I won a pair when I was a teenager in 94 at a Napa Valley race. I had no job so they were way better then may xt brakes. Or so I thought. I Always thought that they were knock offs of boulder brakes. Remember those. Onzas are cheap and have a high profile. Also I did crack a pair in the rear. I believe they fail less in the front. THe bolst rust fast too. I have access to two new sets in the box and i don't care all that much. Now, show me some graftons and I will go to the bank and not tell my wife.


----------



## alexk (Sep 30, 2005)

redwing24 said:


> thanks, I guess I'll search for some other brand then. what is some good stuff then in canti, because I want to keep mine. Were I live there is no hills so its mainly flat land biking.

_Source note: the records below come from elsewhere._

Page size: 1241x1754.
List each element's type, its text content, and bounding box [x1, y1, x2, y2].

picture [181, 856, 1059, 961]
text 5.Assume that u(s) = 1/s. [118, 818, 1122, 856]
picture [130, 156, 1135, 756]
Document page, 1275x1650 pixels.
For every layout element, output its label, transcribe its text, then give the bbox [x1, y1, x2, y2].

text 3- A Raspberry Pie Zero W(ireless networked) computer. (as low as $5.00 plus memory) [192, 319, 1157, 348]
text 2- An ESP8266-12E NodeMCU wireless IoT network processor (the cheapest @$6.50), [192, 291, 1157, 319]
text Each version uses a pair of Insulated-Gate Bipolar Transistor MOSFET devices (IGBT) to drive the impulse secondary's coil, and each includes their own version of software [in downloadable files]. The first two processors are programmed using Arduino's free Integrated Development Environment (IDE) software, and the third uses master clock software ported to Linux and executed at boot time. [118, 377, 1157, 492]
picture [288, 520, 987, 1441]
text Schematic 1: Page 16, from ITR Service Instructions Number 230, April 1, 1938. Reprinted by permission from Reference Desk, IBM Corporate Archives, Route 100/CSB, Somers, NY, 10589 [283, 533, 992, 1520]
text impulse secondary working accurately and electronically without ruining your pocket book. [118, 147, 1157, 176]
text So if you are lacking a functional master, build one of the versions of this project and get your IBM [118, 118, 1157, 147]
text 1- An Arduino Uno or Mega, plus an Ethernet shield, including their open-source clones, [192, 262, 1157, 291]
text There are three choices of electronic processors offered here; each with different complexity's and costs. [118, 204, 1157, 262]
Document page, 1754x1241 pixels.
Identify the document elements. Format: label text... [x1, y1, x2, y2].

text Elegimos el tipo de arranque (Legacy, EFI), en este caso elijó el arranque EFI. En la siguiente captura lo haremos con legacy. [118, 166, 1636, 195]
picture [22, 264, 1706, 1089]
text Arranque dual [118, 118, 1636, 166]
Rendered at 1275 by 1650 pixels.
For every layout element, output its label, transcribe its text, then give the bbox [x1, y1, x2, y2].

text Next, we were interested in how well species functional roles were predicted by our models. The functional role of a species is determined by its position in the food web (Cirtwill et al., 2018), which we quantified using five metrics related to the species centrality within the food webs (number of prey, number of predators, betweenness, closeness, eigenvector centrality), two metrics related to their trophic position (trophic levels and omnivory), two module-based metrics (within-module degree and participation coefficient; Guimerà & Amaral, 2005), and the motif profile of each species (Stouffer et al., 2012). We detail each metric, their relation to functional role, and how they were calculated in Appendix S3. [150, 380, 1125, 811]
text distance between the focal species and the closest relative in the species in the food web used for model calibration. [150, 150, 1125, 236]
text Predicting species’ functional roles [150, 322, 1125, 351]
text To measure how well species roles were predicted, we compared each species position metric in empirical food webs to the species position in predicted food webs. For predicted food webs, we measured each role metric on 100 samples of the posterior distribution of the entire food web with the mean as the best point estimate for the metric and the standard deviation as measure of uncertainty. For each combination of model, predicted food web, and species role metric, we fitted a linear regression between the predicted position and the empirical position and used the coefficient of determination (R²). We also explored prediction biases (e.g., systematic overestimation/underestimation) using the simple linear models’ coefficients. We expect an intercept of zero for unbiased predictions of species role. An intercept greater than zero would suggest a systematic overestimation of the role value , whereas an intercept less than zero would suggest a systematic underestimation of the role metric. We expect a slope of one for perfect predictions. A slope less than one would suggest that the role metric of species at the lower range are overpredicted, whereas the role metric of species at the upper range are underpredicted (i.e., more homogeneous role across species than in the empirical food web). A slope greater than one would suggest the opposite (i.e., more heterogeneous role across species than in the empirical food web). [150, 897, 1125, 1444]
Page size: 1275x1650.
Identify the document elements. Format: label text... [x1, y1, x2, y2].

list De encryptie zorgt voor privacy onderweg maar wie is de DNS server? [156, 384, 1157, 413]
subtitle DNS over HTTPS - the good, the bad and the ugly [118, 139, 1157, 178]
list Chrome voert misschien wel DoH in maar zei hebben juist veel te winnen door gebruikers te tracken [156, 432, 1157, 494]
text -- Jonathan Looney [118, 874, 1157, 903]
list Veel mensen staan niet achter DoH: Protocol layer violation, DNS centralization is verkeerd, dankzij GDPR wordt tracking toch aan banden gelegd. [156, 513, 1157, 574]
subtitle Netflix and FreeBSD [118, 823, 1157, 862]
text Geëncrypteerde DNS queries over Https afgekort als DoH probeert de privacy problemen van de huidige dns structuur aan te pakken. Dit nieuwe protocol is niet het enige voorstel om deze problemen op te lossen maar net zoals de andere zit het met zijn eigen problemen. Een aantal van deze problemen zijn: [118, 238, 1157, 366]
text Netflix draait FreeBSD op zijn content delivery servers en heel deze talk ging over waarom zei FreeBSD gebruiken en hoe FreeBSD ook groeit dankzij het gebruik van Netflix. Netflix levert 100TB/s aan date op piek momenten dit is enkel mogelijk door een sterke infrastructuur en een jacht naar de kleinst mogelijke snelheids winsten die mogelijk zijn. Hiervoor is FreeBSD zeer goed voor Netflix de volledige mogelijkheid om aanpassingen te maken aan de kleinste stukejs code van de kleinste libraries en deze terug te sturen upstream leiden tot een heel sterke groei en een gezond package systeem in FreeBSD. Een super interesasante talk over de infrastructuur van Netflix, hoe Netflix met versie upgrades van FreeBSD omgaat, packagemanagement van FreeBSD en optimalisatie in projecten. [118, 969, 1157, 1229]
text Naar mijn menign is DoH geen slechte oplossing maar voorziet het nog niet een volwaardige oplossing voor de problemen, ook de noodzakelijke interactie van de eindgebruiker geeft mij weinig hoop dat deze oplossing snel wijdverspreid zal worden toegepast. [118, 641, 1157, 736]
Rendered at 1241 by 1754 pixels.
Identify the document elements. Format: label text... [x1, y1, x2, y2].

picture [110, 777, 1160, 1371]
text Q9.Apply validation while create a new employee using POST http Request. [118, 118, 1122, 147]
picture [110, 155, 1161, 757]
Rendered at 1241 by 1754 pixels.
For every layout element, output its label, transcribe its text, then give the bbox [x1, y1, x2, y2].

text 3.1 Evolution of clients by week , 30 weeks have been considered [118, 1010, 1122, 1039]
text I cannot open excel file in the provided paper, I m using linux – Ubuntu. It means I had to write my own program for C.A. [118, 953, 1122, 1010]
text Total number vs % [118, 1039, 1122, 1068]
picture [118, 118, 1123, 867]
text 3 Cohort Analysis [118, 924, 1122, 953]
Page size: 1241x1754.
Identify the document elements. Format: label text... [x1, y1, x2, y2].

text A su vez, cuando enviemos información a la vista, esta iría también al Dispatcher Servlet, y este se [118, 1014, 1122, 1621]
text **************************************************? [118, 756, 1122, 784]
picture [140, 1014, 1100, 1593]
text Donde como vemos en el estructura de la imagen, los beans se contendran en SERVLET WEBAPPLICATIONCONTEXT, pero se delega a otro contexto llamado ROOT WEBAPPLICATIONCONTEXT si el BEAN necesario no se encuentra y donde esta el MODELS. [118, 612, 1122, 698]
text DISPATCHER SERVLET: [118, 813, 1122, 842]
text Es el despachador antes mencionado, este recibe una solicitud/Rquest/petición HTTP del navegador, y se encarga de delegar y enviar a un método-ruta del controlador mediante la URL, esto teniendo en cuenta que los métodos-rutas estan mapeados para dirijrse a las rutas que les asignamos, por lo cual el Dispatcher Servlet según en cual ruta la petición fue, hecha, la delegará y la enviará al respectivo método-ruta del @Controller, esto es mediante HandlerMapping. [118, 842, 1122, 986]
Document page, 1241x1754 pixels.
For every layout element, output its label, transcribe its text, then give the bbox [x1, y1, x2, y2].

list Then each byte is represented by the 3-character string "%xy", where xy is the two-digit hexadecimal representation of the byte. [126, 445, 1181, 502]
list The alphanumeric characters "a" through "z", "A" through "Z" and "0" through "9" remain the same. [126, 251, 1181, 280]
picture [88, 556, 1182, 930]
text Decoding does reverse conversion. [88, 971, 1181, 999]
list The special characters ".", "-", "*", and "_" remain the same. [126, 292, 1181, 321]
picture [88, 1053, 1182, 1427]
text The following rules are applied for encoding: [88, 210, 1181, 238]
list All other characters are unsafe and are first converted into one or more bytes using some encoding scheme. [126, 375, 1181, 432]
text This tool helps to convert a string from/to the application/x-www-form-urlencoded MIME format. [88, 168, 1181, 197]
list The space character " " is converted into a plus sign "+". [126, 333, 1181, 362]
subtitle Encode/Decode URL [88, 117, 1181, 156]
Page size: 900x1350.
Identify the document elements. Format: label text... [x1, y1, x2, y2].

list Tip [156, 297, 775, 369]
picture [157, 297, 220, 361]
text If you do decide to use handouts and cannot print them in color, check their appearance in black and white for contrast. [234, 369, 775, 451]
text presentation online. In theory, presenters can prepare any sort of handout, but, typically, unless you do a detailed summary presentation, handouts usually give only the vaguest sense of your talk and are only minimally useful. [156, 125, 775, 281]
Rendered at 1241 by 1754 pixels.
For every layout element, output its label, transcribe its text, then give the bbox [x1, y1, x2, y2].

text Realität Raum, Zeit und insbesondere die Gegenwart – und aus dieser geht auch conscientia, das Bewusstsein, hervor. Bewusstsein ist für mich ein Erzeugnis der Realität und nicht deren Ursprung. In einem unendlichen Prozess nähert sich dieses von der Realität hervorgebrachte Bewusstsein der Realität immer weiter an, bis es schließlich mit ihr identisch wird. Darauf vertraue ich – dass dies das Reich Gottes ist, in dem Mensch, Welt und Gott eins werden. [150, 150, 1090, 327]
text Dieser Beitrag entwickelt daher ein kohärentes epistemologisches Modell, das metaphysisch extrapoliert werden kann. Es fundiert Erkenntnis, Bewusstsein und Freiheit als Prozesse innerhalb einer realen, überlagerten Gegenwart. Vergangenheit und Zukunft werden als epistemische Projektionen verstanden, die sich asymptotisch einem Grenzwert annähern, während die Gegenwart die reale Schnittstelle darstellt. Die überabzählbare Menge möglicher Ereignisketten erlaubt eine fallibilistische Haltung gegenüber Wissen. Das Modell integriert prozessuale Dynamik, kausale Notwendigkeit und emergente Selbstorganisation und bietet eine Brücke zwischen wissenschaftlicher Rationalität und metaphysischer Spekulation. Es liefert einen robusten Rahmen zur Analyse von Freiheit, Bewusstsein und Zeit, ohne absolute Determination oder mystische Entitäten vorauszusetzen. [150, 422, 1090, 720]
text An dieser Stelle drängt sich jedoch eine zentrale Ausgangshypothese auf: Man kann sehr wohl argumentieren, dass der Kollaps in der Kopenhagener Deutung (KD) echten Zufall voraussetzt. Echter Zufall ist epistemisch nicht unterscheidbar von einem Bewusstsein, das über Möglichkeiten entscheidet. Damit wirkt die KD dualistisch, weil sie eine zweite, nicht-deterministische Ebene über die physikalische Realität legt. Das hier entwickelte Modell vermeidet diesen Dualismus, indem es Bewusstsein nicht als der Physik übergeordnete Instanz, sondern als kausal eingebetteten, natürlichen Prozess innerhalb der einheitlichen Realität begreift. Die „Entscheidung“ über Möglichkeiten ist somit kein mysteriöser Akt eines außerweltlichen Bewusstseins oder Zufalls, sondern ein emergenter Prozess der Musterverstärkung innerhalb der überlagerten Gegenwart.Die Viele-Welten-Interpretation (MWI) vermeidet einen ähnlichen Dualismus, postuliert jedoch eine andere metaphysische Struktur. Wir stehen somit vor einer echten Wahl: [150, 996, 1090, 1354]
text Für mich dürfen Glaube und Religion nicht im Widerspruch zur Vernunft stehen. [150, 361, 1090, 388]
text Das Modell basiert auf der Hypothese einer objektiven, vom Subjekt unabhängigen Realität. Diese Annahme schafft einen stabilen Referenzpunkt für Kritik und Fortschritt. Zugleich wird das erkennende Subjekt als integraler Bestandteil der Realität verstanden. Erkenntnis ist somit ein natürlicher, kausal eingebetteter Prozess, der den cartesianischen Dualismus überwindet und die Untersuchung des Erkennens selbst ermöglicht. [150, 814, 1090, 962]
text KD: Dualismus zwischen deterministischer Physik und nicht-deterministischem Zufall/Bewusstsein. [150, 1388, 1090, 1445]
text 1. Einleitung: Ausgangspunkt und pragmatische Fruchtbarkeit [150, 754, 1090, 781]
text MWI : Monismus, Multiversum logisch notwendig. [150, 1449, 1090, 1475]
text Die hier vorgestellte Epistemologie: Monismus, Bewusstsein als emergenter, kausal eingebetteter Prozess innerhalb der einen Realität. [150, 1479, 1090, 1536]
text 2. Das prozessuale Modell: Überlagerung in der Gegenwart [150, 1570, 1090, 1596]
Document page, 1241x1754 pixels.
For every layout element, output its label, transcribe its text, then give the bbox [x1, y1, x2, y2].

Like *ameybrook* said, XTR are nice. However XT cantis will keep you out of trouble quite nicely, especially if you're using them with the SLR levers. The levers may be heavy (compared to say an Avid Ultimate with speed dial) but they have a good feel. I've always liked the BR-M732 series cantis as I could could get a nice 90 degree angle with the standard Shimano straddle cable hangers on both front and rear brakes. Heaps of stopping power and really good modulation. You can also go for the later BR-M734 series and 737 series which are both low profile models but I've felt that the BR-M734 series have don't have as much grunt when it comes to stopping, even with the SLR levers. I'm currently using the BR-M734 series on my Bontrager Race Lite with Scott-Mathauser pads and I'm thinking of changing back to the BR-M732 cantis to compare.


----------